The digital destruction of democracy? Network Propaganda: Manipulation, Disinformation, and Radicalization

     

This model shows one instance of asymmetric polarization drawn from the top 100 most-cited media sources. The blue represents left-leaning media outlets, green show centrist media outlets, and red are right-leaning outlets. (Credit: Harvard Gazette.)

What role do the interplay of new and old media play in getting authoritarian demagogues elected? How do new media platforms supercharge the spread of conspiracy theories and false ideas? Is there something different about the way Facebook and Twitter spread hate and lies? How can we stop them from doing so? asks Anya Schiffrin, an adjunct faculty member at the School of International and Public Affairs at Columbia University.

In Network Propaganda: Manipulation, Disinformation, and Radicalization, Yochai Benkler and his co-authors Robert Faris and Hal Roberts have produced an authoritative tome that includes multiple taxonomies and literature reviews as well as visualizations of the flow of disinformation, she writes for The American Prospect:

They begin by sorting out the different types of disinformation and the groups that circulate it. These include “clickbait fabricators” with mainly financial motives for circulating false or misleading content; Russian hackers who spread propaganda via Facebook; Cambridge Analytica, which used data from Facebook profiles to micro-target voters with political advertising; and “white supremacist and alt-right trolls” who harnessed the power of the increasingly powerful “right-wing media ecosystem.” RTWT

But the larger message from Network Propaganda‘s analyses is that we’re fooling ourselves if we blame our current culture’s vulnerability to disinformation on the internet in general or on social media (or search engines, or smartphones) or even on Russian propaganda campaigns, notes Mike Godwin (@sfmnemonic),  a distinguished senior fellow at the R Street Institute.

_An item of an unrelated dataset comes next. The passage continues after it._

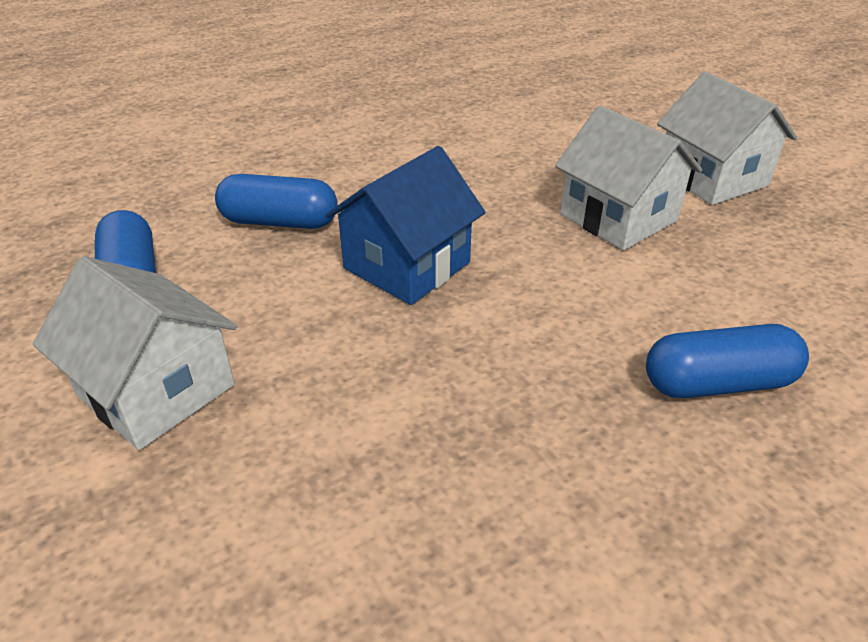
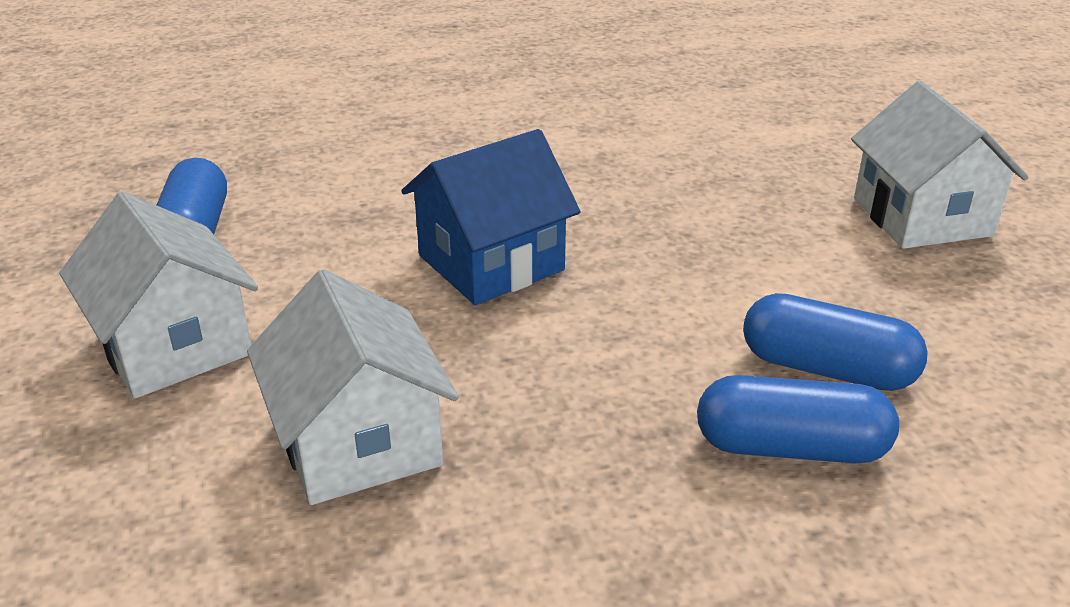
camera: 15 degrees right, 5 degrees down
(279, 222) = (372, 196): blue capsule -> blue capsule (827, 369)
(618, 217) = (771, 246): white house -> white house (358, 442)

Furthermore, Network Propaganda provides strong reason to believe that reforming or regulating or censoring the internet companies won’t solve the problems they’re being blamed for, he writes for TechDirt. True, the book expressly endorses public-policy responses to the disinformation campaigns of malicious foreign actors as well as reforms of how the platforms handle political advertising. But, the authors insist, the problem isn’t primarily the Russians, or technology—it’s in our political and media cultures.

Credit: eu vs disinfo

Network Propaganda expressly places the American problems in the context of the larger currents around the world to blame internet platforms in particular for social ills, he adds:

“For those not focused purely on the American public sphere, our study suggests that we should focus on the structural, not the novel; on the long-term dynamic between institutions, culture, and technology, not only the disruptive technological moment; and on the interaction between the different media and technologies that make up a society’s media ecosystem, not on a single medium, like the internet, much less a single platform like Facebook or Twitter. The stark differences we observe between the insular right-wing media ecosystem and the majority of the American media environment, and the ways in which open web publications, social media, television, and radio all interacted to produce these differences, suggest that the narrower focus will lead to systematically erroneous predictions and diagnoses. It is critical not to confound what is easy to measure (Twitter) with what is significantly effective in shaping beliefs and politically actionable knowledge in society….”

“Different countries, with different histories, institutional structures, and cultural practices of collective sense-making need not fear the internet’s effects,” the authors add. “There is no echo chamber or filter-bubble effect that will inexorably take a society with a well-functioning public sphere and turn it into a shambles simply because the internet comes to town.”